Even though it is well known that the Buddhist religious establishment in Myanmar actively incites violence against Muslims, Western media outlets and think-tanks continue to constantly repeat a dubious narrative with little evidence of how ethnic tensions flared in Rakhine State after the rape and murder of a Buddhist woman – blamed on a Rohingya Muslim. This description of events in Myanmar fits the narrative constructed several decades ago by the Western media. The Western media has been systematically cultivating an artificially positive image of the Buddhist religious establishment in order to use it as leverage against China through the Tibet issue. Western powers successfully created an image of Buddhist monks as the “most peaceful humans on earth.” This artificial narrative assisted Western imperialist regimes in fostering anti-China sentiment within their own societies and abroad.

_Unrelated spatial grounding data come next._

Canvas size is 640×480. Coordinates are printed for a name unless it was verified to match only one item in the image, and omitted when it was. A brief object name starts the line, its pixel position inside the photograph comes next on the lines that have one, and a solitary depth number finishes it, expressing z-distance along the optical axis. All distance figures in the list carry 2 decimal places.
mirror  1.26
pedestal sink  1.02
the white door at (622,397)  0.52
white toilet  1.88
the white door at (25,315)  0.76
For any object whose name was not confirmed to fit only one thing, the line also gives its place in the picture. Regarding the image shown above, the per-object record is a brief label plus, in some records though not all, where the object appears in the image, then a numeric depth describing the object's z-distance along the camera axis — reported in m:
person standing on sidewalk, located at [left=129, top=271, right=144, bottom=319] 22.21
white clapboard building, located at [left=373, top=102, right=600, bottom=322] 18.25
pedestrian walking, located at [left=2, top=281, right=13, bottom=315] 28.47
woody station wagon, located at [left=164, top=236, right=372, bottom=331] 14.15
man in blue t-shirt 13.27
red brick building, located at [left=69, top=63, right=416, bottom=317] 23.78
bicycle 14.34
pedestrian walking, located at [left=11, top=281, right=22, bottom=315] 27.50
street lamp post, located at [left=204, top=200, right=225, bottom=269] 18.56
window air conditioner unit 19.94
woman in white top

Another revealing aspect of the ongoing ethnic cleansing of Rohingya in Myanmar is the fact that violence against Muslims reached unprecedented levels after the US established ties with the military junta in 2012. Prior to last year’s embrace of Myanmar’s military rulers by the EU and US, violence against the Rohingyas was not part of official state policy. Taking into account that over the past several decades the US government has directly (Iraq, Afghanistan, Pakistan, Somalia, Yemen) or indirectly (Egypt, Saudi Arabia, etc) participated in oppressing and killing Muslims, Washington’s involvement in the ethnic cleansing process in Myanmar cannot be excluded.